→ **Goal of the exercise**:
Only the lines from the one with "9 februari, 2023" through the end of the data below belong in the answer, restated word for word, pictures excluded.

[Material provided]

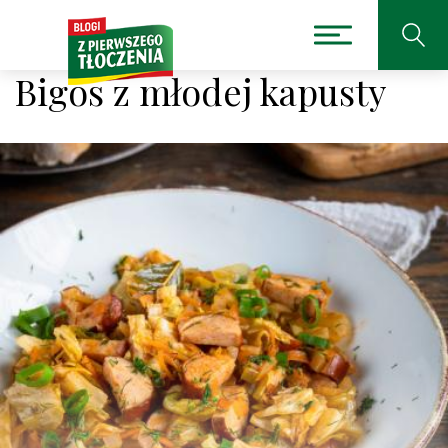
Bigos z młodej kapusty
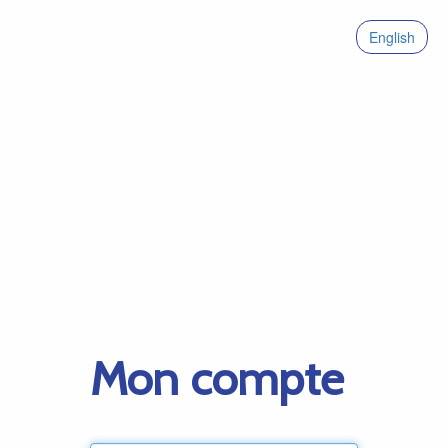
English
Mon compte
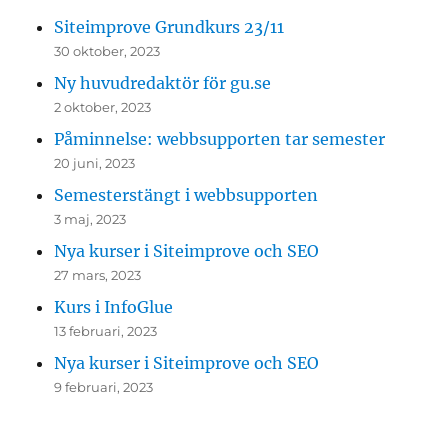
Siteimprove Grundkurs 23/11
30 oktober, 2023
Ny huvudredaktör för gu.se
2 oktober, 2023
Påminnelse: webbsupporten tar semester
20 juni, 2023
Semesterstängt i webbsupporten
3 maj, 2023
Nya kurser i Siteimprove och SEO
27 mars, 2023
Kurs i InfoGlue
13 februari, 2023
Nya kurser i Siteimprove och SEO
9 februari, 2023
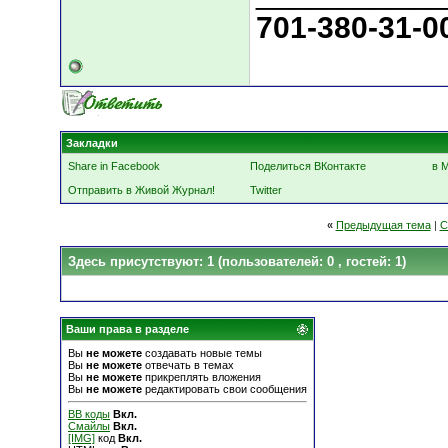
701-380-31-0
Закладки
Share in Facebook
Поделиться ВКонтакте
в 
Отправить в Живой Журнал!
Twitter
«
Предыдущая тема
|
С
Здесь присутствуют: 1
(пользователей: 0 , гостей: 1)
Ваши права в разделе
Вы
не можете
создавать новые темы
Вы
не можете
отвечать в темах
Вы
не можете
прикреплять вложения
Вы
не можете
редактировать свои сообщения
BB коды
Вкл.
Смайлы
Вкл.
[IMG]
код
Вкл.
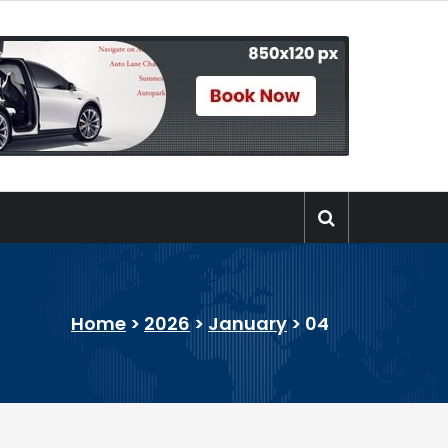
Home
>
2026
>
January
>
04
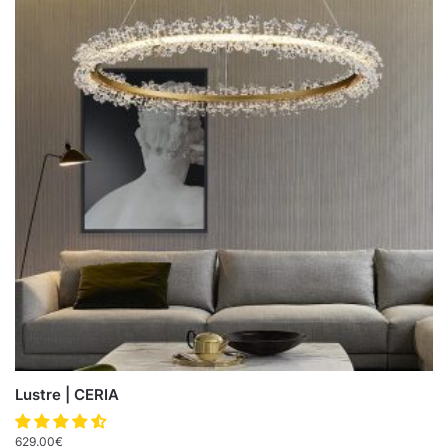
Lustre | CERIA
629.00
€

[/Material provided]

→ **Result below**:
9 februari, 2023
701-380-31-0
Закладки
Share in Facebook
Поделиться ВКонтакте
в 
Отправить в Живой Журнал!
Twitter
«
Предыдущая тема
|
С
Здесь присутствуют: 1
(пользователей: 0 , гостей: 1)
Ваши права в разделе
Вы
не можете
создавать новые темы
Вы
не можете
отвечать в темах
Вы
не можете
прикреплять вложения
Вы
не можете
редактировать свои сообщения
BB коды
Вкл.
Смайлы
Вкл.
[IMG]
код
Вкл.
Home
>
2026
>
January
>
04
Lustre | CERIA
629.00
€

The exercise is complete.